My question is similar to the following, but I’d like to get into the details of the failure modes of Nomad and how they would impact a running cluster and the following recovery:
- Nomad Minimal Hardware Requirements
- Is there a low resource configuration or distribution of nomad (like k3s) or can it be run on a single weaker machine?
Context: I’m trying to setup nomad in a production environment, which is budget constrained. The primary reason for using nomad is to have an auto-scaling cloud setup, so that we are paying only for the compute capacity that we actually need. This also means that we don’t have the budget to have 3x 8GB cloud instances for just the nomad servers. Consider this is “cloud-bill golfing” at it’s finest (just like “code-golfing”).
Questions:
- Can nomad work on a 2vCPU/2GB/20GB single cloud server for extended periods of time? (I have already set this up and the basic tests are working, but I’m not sure of nomad’s resource requirements over longer periods of time).

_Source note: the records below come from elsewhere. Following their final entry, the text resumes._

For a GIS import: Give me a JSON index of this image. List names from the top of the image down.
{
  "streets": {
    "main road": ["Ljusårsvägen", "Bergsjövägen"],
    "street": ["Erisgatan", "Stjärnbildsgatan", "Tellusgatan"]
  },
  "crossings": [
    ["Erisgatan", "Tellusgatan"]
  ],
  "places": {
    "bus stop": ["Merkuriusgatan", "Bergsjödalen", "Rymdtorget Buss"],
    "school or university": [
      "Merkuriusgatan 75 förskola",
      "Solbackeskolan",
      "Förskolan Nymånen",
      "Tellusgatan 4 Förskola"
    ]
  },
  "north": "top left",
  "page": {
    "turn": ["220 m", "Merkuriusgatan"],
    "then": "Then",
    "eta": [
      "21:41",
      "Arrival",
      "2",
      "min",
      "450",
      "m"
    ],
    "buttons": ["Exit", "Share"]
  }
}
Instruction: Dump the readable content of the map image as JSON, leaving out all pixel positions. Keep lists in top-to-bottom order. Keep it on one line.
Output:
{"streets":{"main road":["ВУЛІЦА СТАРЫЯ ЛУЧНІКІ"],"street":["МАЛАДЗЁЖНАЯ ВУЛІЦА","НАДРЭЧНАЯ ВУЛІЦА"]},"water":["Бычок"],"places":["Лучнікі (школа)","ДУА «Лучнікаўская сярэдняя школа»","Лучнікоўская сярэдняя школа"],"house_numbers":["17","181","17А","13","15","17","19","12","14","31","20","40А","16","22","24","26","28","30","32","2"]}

- For a setup that is expected to auto-scale between 5-10 cloud servers, how much RAM and disk would the single nomad server consume?
- What are the typical failure reasons for a nomad server?
- When the single nomad server fails, do existing jobs/services continue to run?
- Is there any way to restart the single nomad server such that it re-builds the current state of the cluster by querying all the clients?
- Can a nomad client work on a 2vCPU/2GB/20GB machine alongside a docker daemon and the actual jobs/services? How much memory, CPU, and disk does the nomad client consume?
- What are the typical failure reasons for a nomad client?
- When a nomad client fails, do the jobs/services running on that machine continue to run?